The Puss Moth - one of the two that Tata purchased from England - was beginning a modest weekly mail service.
The plane cruised at 100mph (160km/h), battling headwinds in what was a "bumpy and hot flight". A bird flew into the cabin and had to be killed.
After a refuelling stop - a bullock cart ferried fuel to the airline in Ahmedabad - the plane landed on a mud flat in Bombay (now Mumbai) in the late afternoon. After offloading some of the mail, the second, waiting plane took off with the remainder of its cargo to two cities in southern India.
The planes had to be started up by swinging the propeller by hand, flew without navigational or landing aids, and had no radio communication.
They routinely took off from the mud-flat near the beach in Bombay where the "sea was below what we called our airfield, and during the high tide of the monsoon, the airfield was at the bottom of the sea," Tata recounted later.
When the place got flooded, the airline - two planes, three pilots and three mechanics - moved to a small airfield in the city of Poona (now Pune), 150km to the south-east.
"Scarcely anywhere in the world was there an air service operating without support from the government. It could only be done by throwing on the operator the financial risk. Tata Sons were prepared to take the risk," Sir Frederick Tymms, the then chief of civil aviation in the region told a newspaper in 1934.
Over the years, the mail service expanded to other cities. A lone passenger was also accommodated. In 1937, two Tata planes began a service between Delhi and Bombay, each plane carrying 3,500 letters and one passenger. Within six years of starting up, the airline owned 15 planes, an equal number of pilots and three dozen engineers.

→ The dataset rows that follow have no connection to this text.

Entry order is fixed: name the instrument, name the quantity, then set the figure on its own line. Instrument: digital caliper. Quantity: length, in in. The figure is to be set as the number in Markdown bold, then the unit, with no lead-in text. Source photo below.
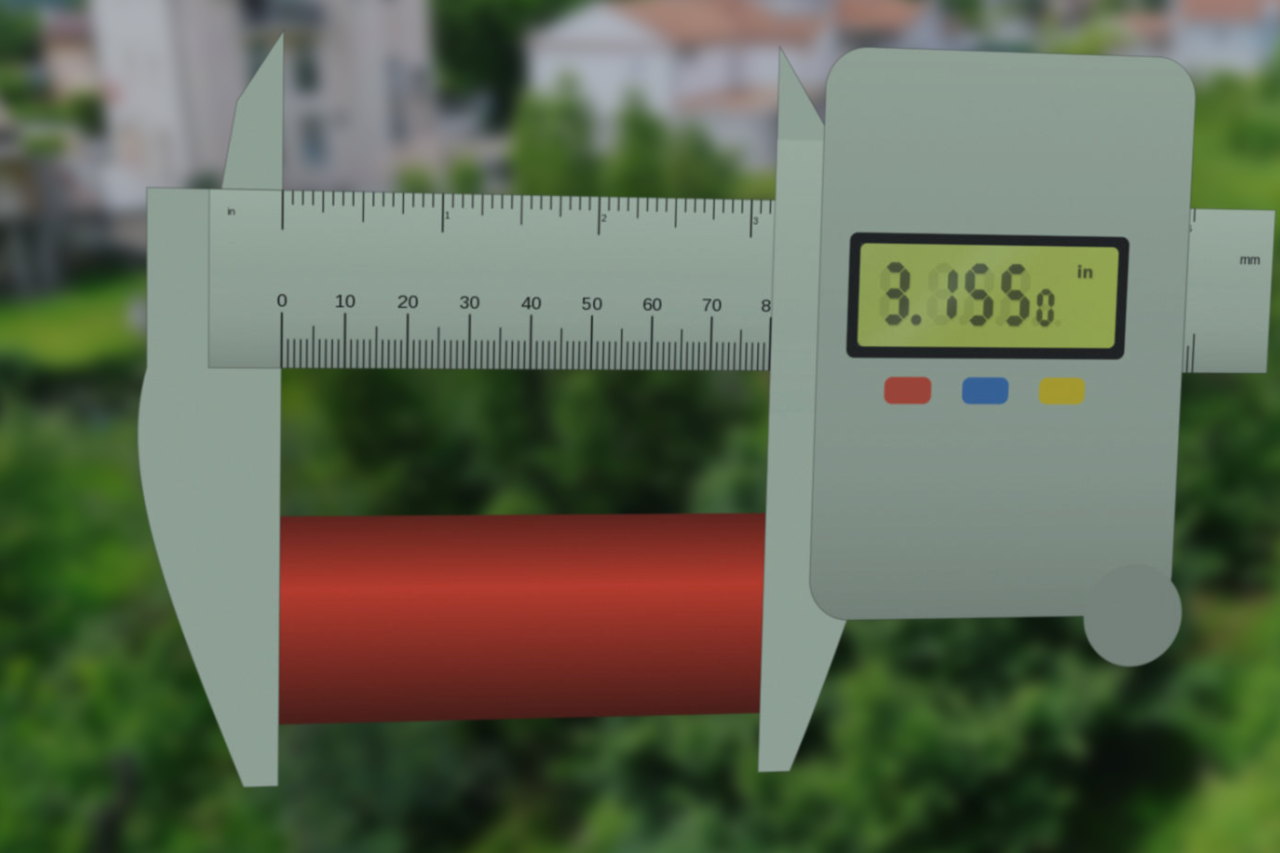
**3.1550** in
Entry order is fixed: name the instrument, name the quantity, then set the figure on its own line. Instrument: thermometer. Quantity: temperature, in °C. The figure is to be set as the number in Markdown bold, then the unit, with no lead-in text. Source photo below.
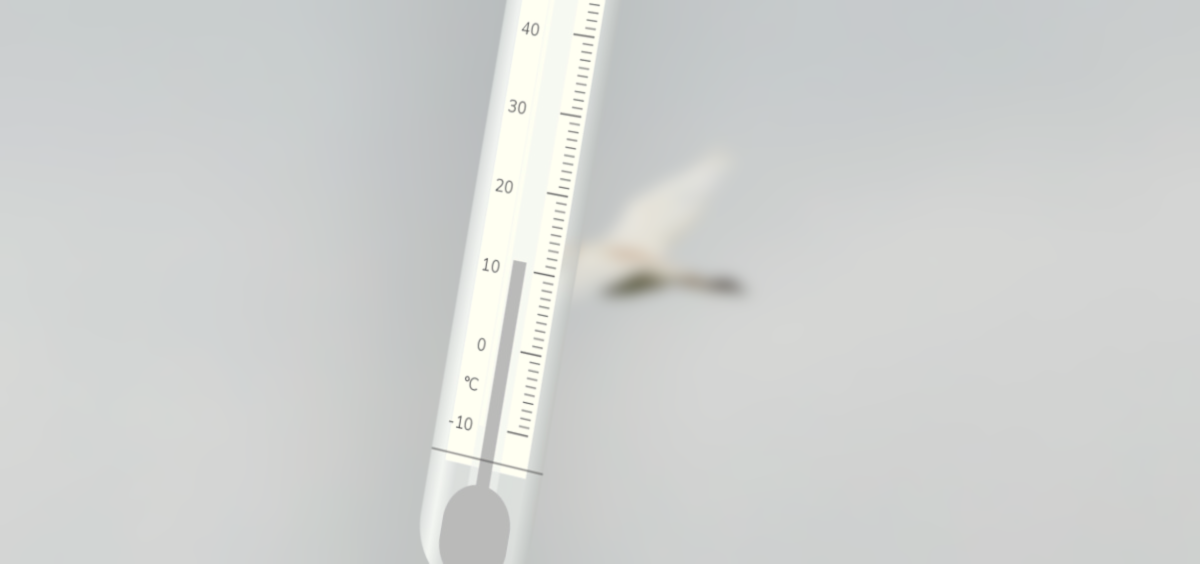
**11** °C
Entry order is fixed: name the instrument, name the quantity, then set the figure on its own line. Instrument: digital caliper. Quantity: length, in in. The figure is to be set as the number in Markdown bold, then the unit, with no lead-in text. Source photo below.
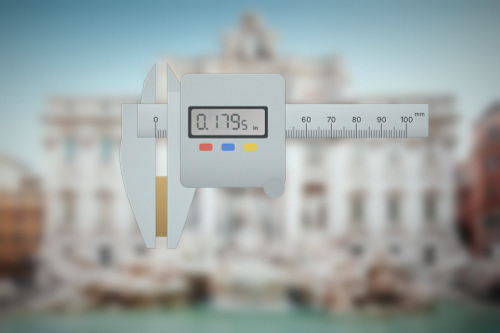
**0.1795** in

It claimed a punctuality of 99.4%.
"It took Tata pilots some time to get accustomed to a human riding in the seat behind them," the tycoon's biographer, Russi M Lala, noted. "One day a skipper consuming a leg of chicken is reported to have thrown the bone out of the cockpit. It was carried by the wind into the lap of his startled passenger".
An aviation buff - he had flown his first solo flight as a 25 year old - Tata had always wanted to build a global airline. In the early 1940s, he spoke presciently about the impending "air age" and how air travel would become "as widely available as railway and steamer facilities today". By 1946, his fledgling airline was carrying one of every three passengers in India and owned nearly half of the roughly 50 planes operating in the country.
Two years later, Air India went international. A brand new Lockheed Constellation plane christened the Malabar Princess took off from Bombay on a flight to London. Tata told the BBC that the flight was the "first by an Asian airline to link the East and West by a regular service". By the end of that year Air India was making profits.
Air India quickly gained a worldwide reputation and a well-known brand. By 1968, 75% of its passengers came from foreign countries. George Harrison and The Doors flew on it; and Salvador Dali designed and gifted the airline with a special ashtray.
Tata, a domineering businessman, was punctilious about in-flight service: he once pointed to the colour of tea served on the flight as "indistinguishable" from the colour of coffee; stopped cabin attendants from smoking in the galleys while on duty; and complained that the bacon and tomatoes were often served "stone cold" in the first class breakfast.
He also ticked off his crew for not being properly groomed. "We must know where to draw the line between the odd, the ridiculous and the attractive. Some of your pursers grow sideburns right into their collars! Some have grown drooping moustaches, that make them indistinguishable from Fu Manchu. Some hostesses have buns bigger than their head… please do pay special attention to make-up and appearance" he wrote in a note to one of his managers in 1951.